» **What you should do**:
In your copy, repeat the records exactly and leave out the pictures.

» **Extracted entries**:
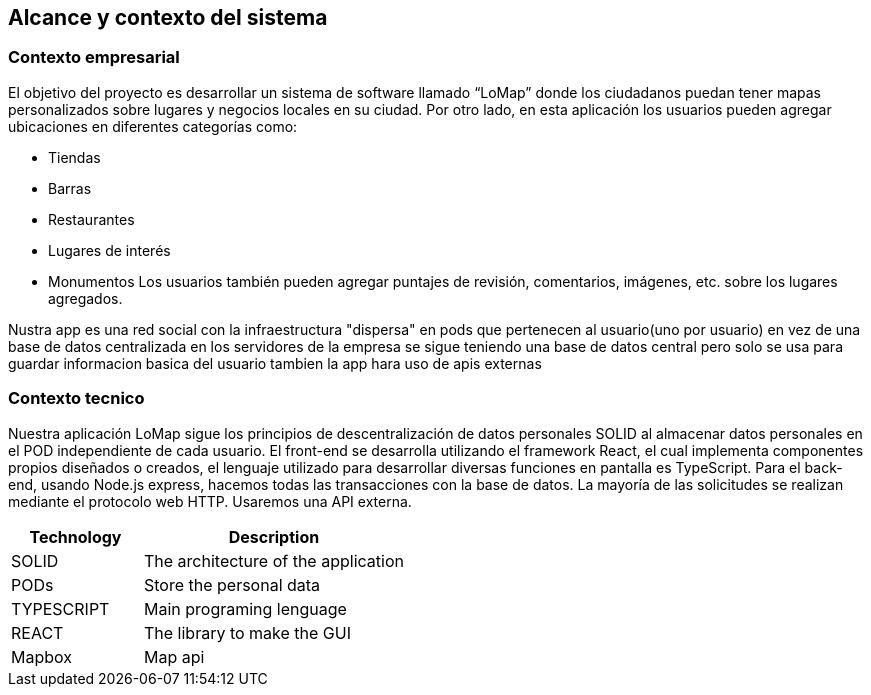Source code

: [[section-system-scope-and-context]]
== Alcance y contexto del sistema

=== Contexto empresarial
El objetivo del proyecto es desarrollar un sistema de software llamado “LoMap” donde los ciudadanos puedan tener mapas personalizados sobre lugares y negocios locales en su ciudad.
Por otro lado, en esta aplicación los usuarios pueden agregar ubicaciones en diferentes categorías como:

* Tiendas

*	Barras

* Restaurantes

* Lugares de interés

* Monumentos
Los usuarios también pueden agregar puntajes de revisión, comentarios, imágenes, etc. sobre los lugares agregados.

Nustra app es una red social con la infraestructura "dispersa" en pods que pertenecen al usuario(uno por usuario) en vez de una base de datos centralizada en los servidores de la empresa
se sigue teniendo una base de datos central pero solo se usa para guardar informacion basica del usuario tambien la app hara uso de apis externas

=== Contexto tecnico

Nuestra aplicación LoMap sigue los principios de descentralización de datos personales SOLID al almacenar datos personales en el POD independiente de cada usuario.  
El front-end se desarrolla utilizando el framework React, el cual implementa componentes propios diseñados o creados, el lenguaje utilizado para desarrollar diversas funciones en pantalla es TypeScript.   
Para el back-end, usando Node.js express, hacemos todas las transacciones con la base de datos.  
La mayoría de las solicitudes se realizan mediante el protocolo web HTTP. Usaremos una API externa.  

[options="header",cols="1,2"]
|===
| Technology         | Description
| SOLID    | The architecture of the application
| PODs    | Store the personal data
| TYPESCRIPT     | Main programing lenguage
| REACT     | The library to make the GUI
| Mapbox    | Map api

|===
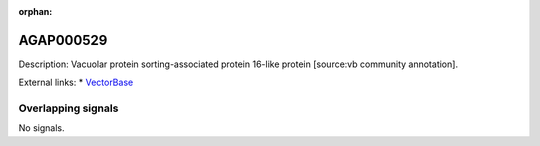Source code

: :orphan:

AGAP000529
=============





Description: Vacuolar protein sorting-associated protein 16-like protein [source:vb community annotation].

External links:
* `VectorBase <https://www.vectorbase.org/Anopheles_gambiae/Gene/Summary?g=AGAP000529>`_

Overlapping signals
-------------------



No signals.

» **Exercise output**:
Source code

: [[section-system-scope-and-context]]
== Alcance y contexto del sistema

=== Contexto empresarial
El objetivo del proyecto es desarrollar un sistema de software llamado “LoMap” donde los ciudadanos puedan tener mapas personalizados sobre lugares y negocios locales en su ciudad.
Por otro lado, en esta aplicación los usuarios pueden agregar ubicaciones en diferentes categorías como:

* Tiendas

*	Barras

* Restaurantes

* Lugares de interés

* Monumentos
Los usuarios también pueden agregar puntajes de revisión, comentarios, imágenes, etc. sobre los lugares agregados.

Nustra app es una red social con la infraestructura "dispersa" en pods que pertenecen al usuario(uno por usuario) en vez de una base de datos centralizada en los servidores de la empresa
se sigue teniendo una base de datos central pero solo se usa para guardar informacion basica del usuario tambien la app hara uso de apis externas

=== Contexto tecnico

Nuestra aplicación LoMap sigue los principios de descentralización de datos personales SOLID al almacenar datos personales en el POD independiente de cada usuario.  
El front-end se desarrolla utilizando el framework React, el cual implementa componentes propios diseñados o creados, el lenguaje utilizado para desarrollar diversas funciones en pantalla es TypeScript.   
Para el back-end, usando Node.js express, hacemos todas las transacciones con la base de datos.  
La mayoría de las solicitudes se realizan mediante el protocolo web HTTP. Usaremos una API externa.  

[options="header",cols="1,2"]
|===
| Technology         | Description
| SOLID    | The architecture of the application
| PODs    | Store the personal data
| TYPESCRIPT     | Main programing lenguage
| REACT     | The library to make the GUI
| Mapbox    | Map api

|===
Source code

: :orphan:

AGAP000529
=============





Description: Vacuolar protein sorting-associated protein 16-like protein [source:vb community annotation].

External links:
* `VectorBase <https://www.vectorbase.org/Anopheles_gambiae/Gene/Summary?g=AGAP000529>`_

Overlapping signals
-------------------



No signals.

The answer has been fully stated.